While we've established that for the first time that a new Avatarium record may not feel as fresh in context of their catalogue, The Fire I Long For does have two things going for it that make it a step up from Hurricanes and Halos. Firstly it's doom metal again as I've pointed out and while Avatarium proved a quite competent heavy psych act on Hurricanes and Halos, they're an exceptional doom metal act. This is the genre they started off in and it's the genre that they shine in. Doom metal, especially the psychedelic influenced kind as Avatarium play, seems to be tailor-made for a singer like Avatarium's Jennie-Ann Smith as well.
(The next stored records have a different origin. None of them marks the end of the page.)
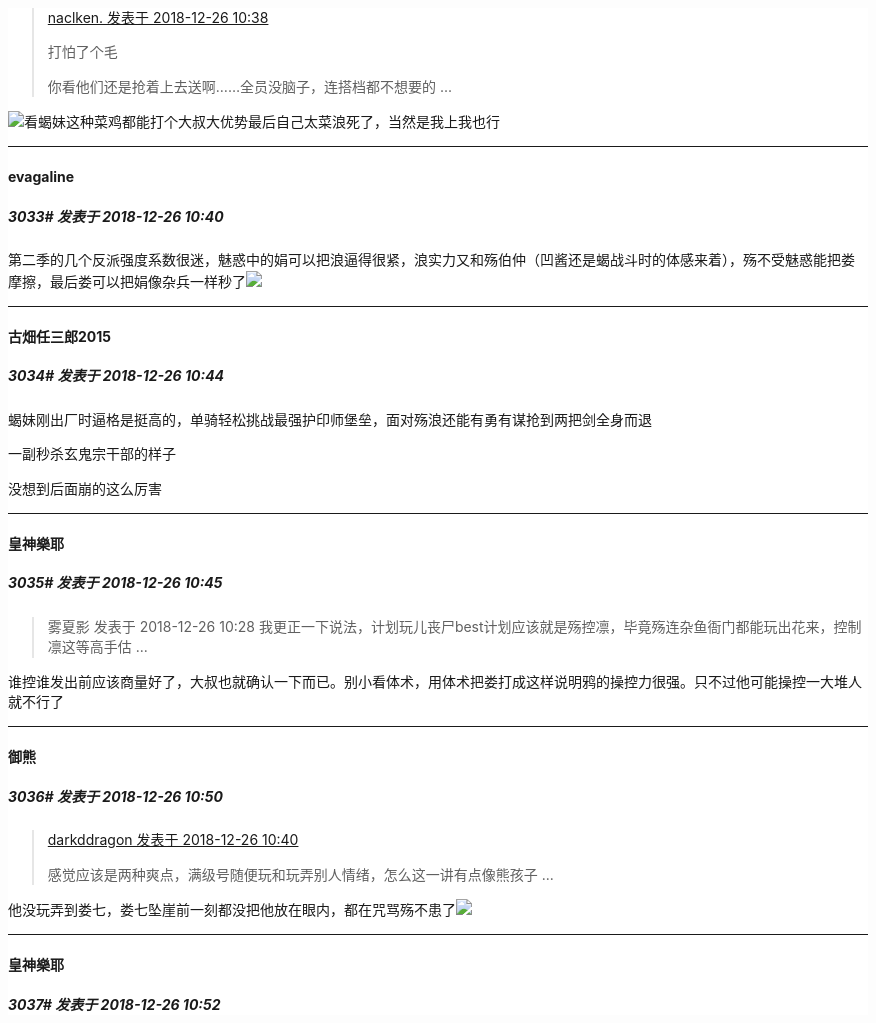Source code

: 
<blockquote><a href="httphttps://bbs.saraba1st.com/2b/forum.php?mod=redirect&amp;goto=findpost&amp;pid=42071602&amp;ptid=1770999" target="_blank">naclken. 发表于 2018-12-26 10:38</a>

打怕了个毛

你看他们还是抢着上去送啊……全员没脑子，连搭档都不想要的 ...</blockquote>
<img src="https://static.saraba1st.com/image/smiley/face2017/054.png" referrerpolicy="no-referrer">看蝎妹这种菜鸡都能打个大叔大优势最后自己太菜浪死了，当然是我上我也行


-----

####  evagaline  
##### 3033#       发表于 2018-12-26 10:40


第二季的几个反派强度系数很迷，魅惑中的娟可以把浪逼得很紧，浪实力又和殇伯仲（凹酱还是蝎战斗时的体感来着），殇不受魅惑能把娄摩擦，最后娄可以把娟像杂兵一样秒了<img src="https://static.saraba1st.com/image/smiley/face2017/066.png" referrerpolicy="no-referrer">


-----

####  古畑任三郎2015  
##### 3034#       发表于 2018-12-26 10:44


蝎妹刚出厂时逼格是挺高的，单骑轻松挑战最强护印师堡垒，面对殇浪还能有勇有谋抢到两把剑全身而退

一副秒杀玄鬼宗干部的样子

没想到后面崩的这么厉害


-----

####  皇神樂耶  
##### 3035#       发表于 2018-12-26 10:45


<blockquote>雾夏影 发表于 2018-12-26 10:28
我更正一下说法，计划玩儿丧尸best计划应该就是殇控凛，毕竟殇连杂鱼衙门都能玩出花来，控制凛这等高手估 ...</blockquote>
谁控谁发出前应该商量好了，大叔也就确认一下而已。别小看体术，用体术把娄打成这样说明鸦的操控力很强。只不过他可能操控一大堆人就不行了


-----

####  御熊  
##### 3036#       发表于 2018-12-26 10:50


<blockquote><a href="httphttps://bbs.saraba1st.com/2b/forum.php?mod=redirect&amp;goto=findpost&amp;pid=42071629&amp;ptid=1770999" target="_blank">darkddragon 发表于 2018-12-26 10:40</a>

感觉应该是两种爽点，满级号随便玩和玩弄别人情绪，怎么这一讲有点像熊孩子 ...</blockquote>
他没玩弄到娄七，娄七坠崖前一刻都没把他放在眼内，都在咒骂殇不患了<img src="https://static.saraba1st.com/image/smiley/face2017/067.png" referrerpolicy="no-referrer">


-----

####  皇神樂耶  
##### 3037#       发表于 2018-12-26 10:52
That isn't the second reason by the way. The actual second reason is that the song-writing is that much more memorable this time around. There sadly just aren't many details that I can recall about Hurricanes and Halos after some time away from it, except for the excellent opening track Into the Fire / Into the Storm. This isn't true of the first two albums, where hooks flood back without requiring a revisit, no doubt because there's only so long I can go before those albums pull me back. And as for The Fire I Long For, there are already several tracks that have infected me, not least the title track, Voices, and Rubicon. While it is still early days yet, I can't foresee a future where it doesn't go into rotation at least as much as the first two records.

A return to form all round and to be cliché, this was the album I longed for after the last one. Regarding which I have not meant to be disrespectful to in this review despite some comments that even when positive no doubt read as barbed. I quite like Hurricanes and Halos. It's one of those albums I enjoy when I do play it, but I rarely crave it. On the other hand I just love Avatarium, The Girl With the Raven Mask and now The Fire I Long For as well. It's a doom metal highlight for 2019.